4) Sinkhorn vs. blurred Wasserstein distances

Sinkhorn divergences rely on a simple idea: by blurring the transport plan through the addition of an entropic penalty, we can reduce the effective dimensionality of the transportation problem and compute sensible approximations of the Wasserstein distance at a low computational cost.

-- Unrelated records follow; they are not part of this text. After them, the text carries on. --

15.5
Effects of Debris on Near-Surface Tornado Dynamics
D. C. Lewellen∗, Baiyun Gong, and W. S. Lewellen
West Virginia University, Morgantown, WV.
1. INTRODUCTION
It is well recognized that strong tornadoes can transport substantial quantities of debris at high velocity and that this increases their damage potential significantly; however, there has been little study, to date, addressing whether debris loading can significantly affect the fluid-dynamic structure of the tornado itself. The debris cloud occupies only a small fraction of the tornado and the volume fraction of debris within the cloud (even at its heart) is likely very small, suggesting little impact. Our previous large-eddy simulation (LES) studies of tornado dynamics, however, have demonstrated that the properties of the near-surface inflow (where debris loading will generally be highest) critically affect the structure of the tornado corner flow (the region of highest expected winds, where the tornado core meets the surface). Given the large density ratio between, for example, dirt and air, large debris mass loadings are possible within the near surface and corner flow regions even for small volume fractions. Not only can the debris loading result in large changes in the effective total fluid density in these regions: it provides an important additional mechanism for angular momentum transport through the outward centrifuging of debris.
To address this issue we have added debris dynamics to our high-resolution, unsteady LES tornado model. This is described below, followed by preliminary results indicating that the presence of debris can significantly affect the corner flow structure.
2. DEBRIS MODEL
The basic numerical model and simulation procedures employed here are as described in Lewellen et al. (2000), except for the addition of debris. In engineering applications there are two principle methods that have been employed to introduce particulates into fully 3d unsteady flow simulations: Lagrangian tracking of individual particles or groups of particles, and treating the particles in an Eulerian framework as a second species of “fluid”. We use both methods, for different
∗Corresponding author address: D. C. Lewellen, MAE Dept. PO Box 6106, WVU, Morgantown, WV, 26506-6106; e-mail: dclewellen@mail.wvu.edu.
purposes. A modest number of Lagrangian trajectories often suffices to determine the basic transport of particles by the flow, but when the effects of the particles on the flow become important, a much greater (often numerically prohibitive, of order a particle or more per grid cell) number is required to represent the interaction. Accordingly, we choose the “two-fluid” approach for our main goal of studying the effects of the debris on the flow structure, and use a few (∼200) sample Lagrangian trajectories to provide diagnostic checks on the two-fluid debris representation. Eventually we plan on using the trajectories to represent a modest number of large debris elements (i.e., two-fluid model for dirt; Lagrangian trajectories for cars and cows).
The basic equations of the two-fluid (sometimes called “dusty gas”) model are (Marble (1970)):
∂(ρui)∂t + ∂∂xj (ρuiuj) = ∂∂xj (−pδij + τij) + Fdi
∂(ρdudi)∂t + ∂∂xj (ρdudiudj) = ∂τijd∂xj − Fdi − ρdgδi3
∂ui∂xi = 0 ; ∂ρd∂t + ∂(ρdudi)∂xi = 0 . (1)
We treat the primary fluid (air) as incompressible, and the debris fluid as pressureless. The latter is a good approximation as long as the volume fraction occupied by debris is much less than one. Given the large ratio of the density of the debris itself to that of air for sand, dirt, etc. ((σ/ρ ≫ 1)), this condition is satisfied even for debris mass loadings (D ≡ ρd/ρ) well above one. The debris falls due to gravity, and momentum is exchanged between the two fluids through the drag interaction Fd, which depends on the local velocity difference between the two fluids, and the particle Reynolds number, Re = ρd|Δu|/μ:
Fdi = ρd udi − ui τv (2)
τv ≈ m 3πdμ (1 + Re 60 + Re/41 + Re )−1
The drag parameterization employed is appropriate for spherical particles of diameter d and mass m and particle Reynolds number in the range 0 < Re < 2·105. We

As discussed in previous notebooks, the vanilla Sinkhorn loop can be symmetrized, de-biased and turned into a genuine multiscale algorithm: available through the SamplesLoss("sinkhorn") layer, the Sinkhorn divergence

S_{ε} (α, β) = {OT}_{ε} (α, β) - \frac{1}{2} {OT}_{ε} (α, α) - \frac{1}{2} {OT}_{ε} (β, β),

is a tractable approximation of the Wasserstein distance that retains its key geometric properties - positivity, convexity, metrization of the convergence in law.

But is it really the best way of smoothing our transportation problem? When “p = 2” and $C (x, y) = \frac{1}{2} ‖ x - y ‖^{2}$ , a very sensible alternative to Sinkhorn divergences is the blurred Wasserstein distance

B_{ε} (α, β) = W_{2} (k_{ε / 4} ⋆ α, k_{ε / 4} ⋆ β),

where $W_{2}$ denotes the true Wasserstein distance associated to our cost function $C$ and

k_{ε / 4} : (x - y) \mapsto \exp (- ‖ x - y ‖^{2} / \frac{2}{4} ε)

is a Gaussian kernel of deviation $σ = \sqrt{ε} / 2$ . On top of making explicit our intuitions on low-frequency Optimal Transport, this simple divergence enjoys a collection of desirable properties:

It is the square of a distance that metrizes the convergence in law.
It takes the “correct” values on atomic Dirac masses, lifting the ground cost function to the space of positive measures:

$B_{ε} (δ_{x}, δ_{y}) = C (x, y) = \frac{1}{2} ‖ x - y ‖^{2} = S_{ε} (δ_{x}, δ_{y}) .$
It has the same asymptotic properties as the Sinkhorn divergence, interpolating between the true Wasserstein distance (when $ε \to 0$ ) and a degenerate kernel norm (when $ε \to + \infty$ ).
Thanks to the joint convexity of the Wasserstein distance, $B_{ε} (α, β)$ is a decreasing function of $ε$ : as we remove small-scale details, we lower the overall transport cost.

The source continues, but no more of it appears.